Among other things, the IHCIA reauthorization legislation would appropriate funding for grant and scholarship programs to increase the recruitment and retention of health care professionals, including social workers. It also would establish mental and behavioral health programs beyond alcohol and substance abuse, such as fetal alcohol spectrum disorders and child sexual abuse and domestic violence prevention programs.
"There is a great need for social workers who can work with American Indians, not just on the reservations but in urban areas as well," says Yellowbird. "This legislation would help."
Yellowbird points out that it would be advantageous for those social workers to be American Indian themselves because they know the customs, traditions and cultural aspects of that group, but she says all social workers should be trained to work in the American Indian community.

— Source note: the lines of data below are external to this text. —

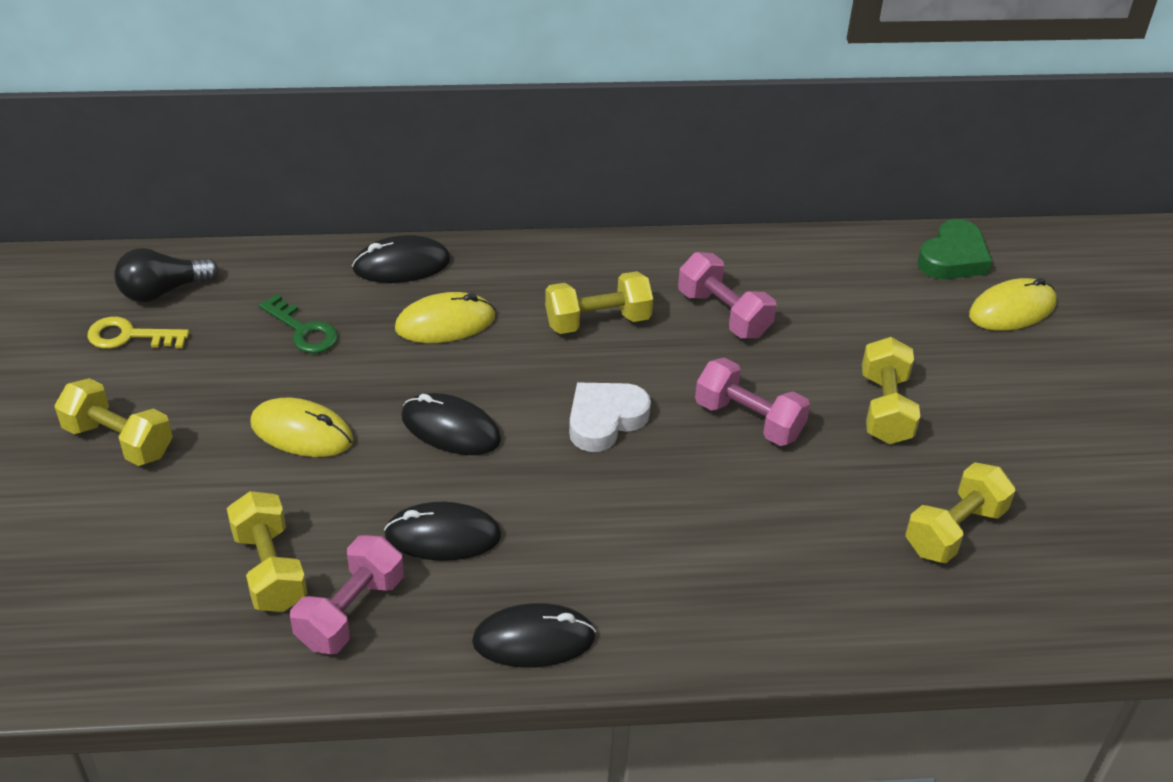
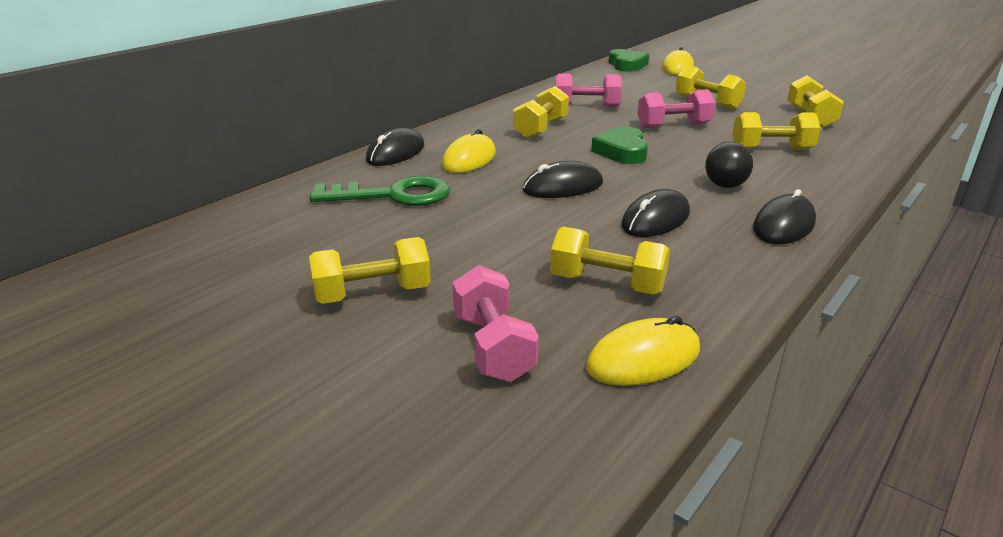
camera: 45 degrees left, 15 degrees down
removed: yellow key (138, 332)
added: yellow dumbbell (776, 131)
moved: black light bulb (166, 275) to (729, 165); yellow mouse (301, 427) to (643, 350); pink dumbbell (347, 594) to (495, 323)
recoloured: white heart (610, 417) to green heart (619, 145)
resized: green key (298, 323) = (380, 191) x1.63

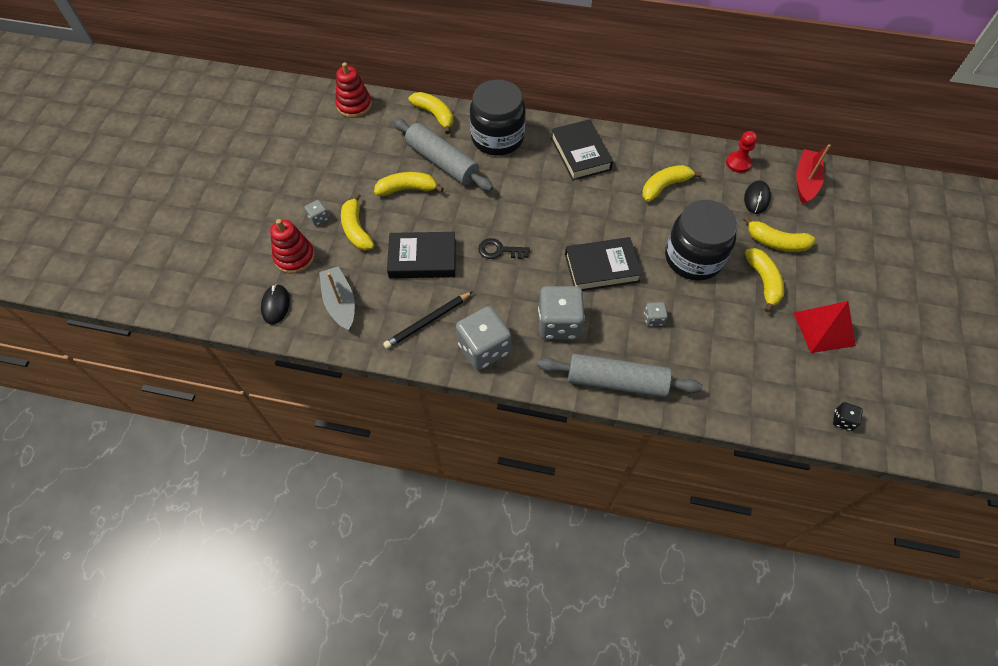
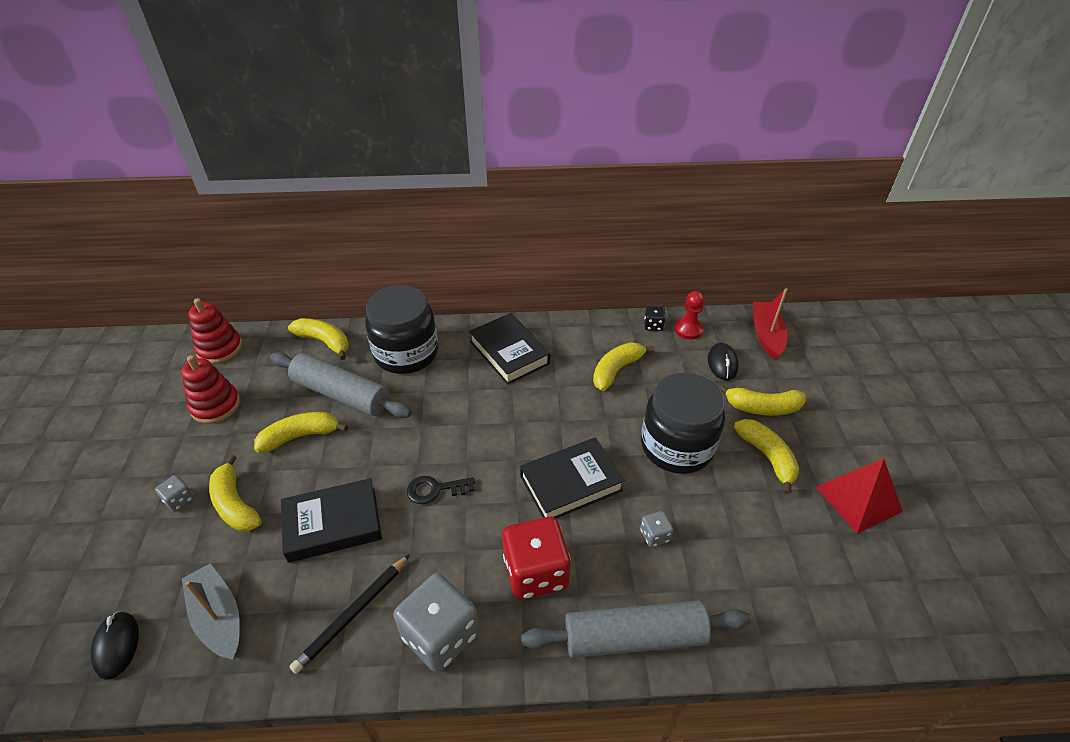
camera: 15 degrees left, 15 degrees down
moved: red stacking toy (292, 246) to (210, 389); black dice (848, 416) to (655, 318)
recoloured: grey dice (561, 313) to red dice (536, 558)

"Unfortunately, however, the dominant culture in the U.S. doesn't know our history," Yellowbird says. "To be an effective social worker it's extremely important to be able to build a rapport with one's clients and establish credibility. We've grown in that sense as a profession, to be more culturally sensitive, but I think training definitely could be enhanced."
The social work curriculum today is largely academic and theoretical, Bird says. "Students just don't know what's really happening on a reservation," he says.
Yellowbird says she'd like to see less emphasis on the historical problems plaguing the American Indian community and a greater emphasis on contemporary issues. "Social workers need to have the tools to be able to deal with the problems communities currently face."
Both Bird and Yellowbird say the persistence of certain stereotypes has been a major barrier to getting more social workers to be involved in the American Indian community. Bird says many people simply are afraid to go to a reservation because of their preconceived notions, and still others "cherry pick" certain communities to work in because they're not as difficult to deal with. Yellowbird laughs, "They think there's going to be tepees there!"
Another misconception, Bird points out, is that the American Indian community is monolithic. "For example," he says, "the general public thinks all Indians are benefiting from casinos and that's not the case. Some tribes do have casinos, which have improved their way of life, but that's not the case with my tribe. We don't operate a casino, so we don't have that kind of revenue stream."
Yet another major barrier to getting more social workers involved in the American Indian community is that many reservations are in remote, hard to reach areas of the country.
But information technology is helping to bridge the divide. The Minot State University social work program reaches out to surrounding rural communities and reservations using distance learning technology.
Yellowbird says more American Indians are graduating from the social work program and are able to remain on the reservation as a result. "And their caseloads are already overloaded," she says.